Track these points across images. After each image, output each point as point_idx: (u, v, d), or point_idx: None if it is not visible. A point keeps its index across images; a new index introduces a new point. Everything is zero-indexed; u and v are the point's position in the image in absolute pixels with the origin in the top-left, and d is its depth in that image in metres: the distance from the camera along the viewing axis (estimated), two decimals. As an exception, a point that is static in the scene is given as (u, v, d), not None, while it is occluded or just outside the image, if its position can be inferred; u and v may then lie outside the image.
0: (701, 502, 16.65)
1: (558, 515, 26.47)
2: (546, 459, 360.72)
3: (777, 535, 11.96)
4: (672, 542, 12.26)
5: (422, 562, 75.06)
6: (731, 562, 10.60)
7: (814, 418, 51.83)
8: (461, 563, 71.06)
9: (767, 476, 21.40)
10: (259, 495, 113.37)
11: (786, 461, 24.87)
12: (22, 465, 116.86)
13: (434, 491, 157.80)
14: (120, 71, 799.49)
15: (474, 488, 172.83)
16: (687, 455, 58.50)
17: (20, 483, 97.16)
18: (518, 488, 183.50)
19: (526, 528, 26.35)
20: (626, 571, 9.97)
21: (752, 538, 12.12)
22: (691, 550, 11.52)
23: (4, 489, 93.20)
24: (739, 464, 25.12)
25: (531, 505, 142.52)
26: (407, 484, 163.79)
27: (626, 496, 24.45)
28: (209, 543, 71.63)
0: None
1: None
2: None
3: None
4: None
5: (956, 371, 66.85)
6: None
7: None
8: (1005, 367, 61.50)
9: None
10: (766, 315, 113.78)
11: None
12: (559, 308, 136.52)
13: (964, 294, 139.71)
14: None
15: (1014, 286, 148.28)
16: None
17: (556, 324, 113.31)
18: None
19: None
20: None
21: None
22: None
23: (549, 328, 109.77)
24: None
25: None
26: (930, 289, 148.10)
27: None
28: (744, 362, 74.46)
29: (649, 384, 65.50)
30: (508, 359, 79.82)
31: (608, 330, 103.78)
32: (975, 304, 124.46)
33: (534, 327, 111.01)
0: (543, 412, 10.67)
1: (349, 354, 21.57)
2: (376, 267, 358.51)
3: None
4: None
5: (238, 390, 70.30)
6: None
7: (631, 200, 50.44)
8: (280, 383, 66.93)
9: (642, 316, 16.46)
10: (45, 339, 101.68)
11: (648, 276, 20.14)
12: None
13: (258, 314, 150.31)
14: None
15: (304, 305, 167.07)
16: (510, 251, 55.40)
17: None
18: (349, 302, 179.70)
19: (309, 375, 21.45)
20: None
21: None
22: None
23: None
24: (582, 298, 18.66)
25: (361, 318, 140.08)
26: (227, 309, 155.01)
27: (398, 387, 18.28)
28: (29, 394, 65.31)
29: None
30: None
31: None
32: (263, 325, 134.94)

···

* WHAT YOU NEED TO DO
Write the data above out again in full, with every word as given.

* ANSWER TO THIS TASK
Track these points across images. After each image, output each point as point_idx: (u, v, d), or point_idx: None if it is not visible. A point keeps its index across images; a new index introduces a new point. Everything is zero-indexed; u and v are the point's position in the image in absolute pixels with the origin in the top-left, and d is its depth in that image in metres: the distance from the camera along the viewing axis (estimated), two decimals. As an exception, a point that is static in the scene is given as (u, v, d), not None, while it is occluded or just outside the image, if its position can be inferred; u and v may then lie outside the image.
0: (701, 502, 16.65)
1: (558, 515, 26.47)
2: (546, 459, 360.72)
3: (777, 535, 11.96)
4: (672, 542, 12.26)
5: (422, 562, 75.06)
6: (731, 562, 10.60)
7: (814, 418, 51.83)
8: (461, 563, 71.06)
9: (767, 476, 21.40)
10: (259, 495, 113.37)
11: (786, 461, 24.87)
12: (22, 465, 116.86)
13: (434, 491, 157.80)
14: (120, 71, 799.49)
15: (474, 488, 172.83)
16: (687, 455, 58.50)
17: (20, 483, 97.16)
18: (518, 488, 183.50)
19: (526, 528, 26.35)
20: (626, 571, 9.97)
21: (752, 538, 12.12)
22: (691, 550, 11.52)
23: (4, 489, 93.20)
24: (739, 464, 25.12)
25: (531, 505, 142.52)
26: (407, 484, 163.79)
27: (626, 496, 24.45)
28: (209, 543, 71.63)
0: None
1: None
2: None
3: None
4: None
5: (956, 371, 66.85)
6: None
7: None
8: (1005, 367, 61.50)
9: None
10: (766, 315, 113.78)
11: None
12: (559, 308, 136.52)
13: (964, 294, 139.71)
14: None
15: (1014, 286, 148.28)
16: None
17: (556, 324, 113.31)
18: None
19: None
20: None
21: None
22: None
23: (549, 328, 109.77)
24: None
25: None
26: (930, 289, 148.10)
27: None
28: (744, 362, 74.46)
29: (649, 384, 65.50)
30: (508, 359, 79.82)
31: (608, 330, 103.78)
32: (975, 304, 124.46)
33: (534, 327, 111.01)
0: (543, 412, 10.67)
1: (349, 354, 21.57)
2: (376, 267, 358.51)
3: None
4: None
5: (238, 390, 70.30)
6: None
7: (631, 200, 50.44)
8: (280, 383, 66.93)
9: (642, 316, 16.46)
10: (45, 339, 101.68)
11: (648, 276, 20.14)
12: None
13: (258, 314, 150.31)
14: None
15: (304, 305, 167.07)
16: (510, 251, 55.40)
17: None
18: (349, 302, 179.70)
19: (309, 375, 21.45)
20: None
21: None
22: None
23: None
24: (582, 298, 18.66)
25: (361, 318, 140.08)
26: (227, 309, 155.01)
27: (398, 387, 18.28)
28: (29, 394, 65.31)
29: None
30: None
31: None
32: (263, 325, 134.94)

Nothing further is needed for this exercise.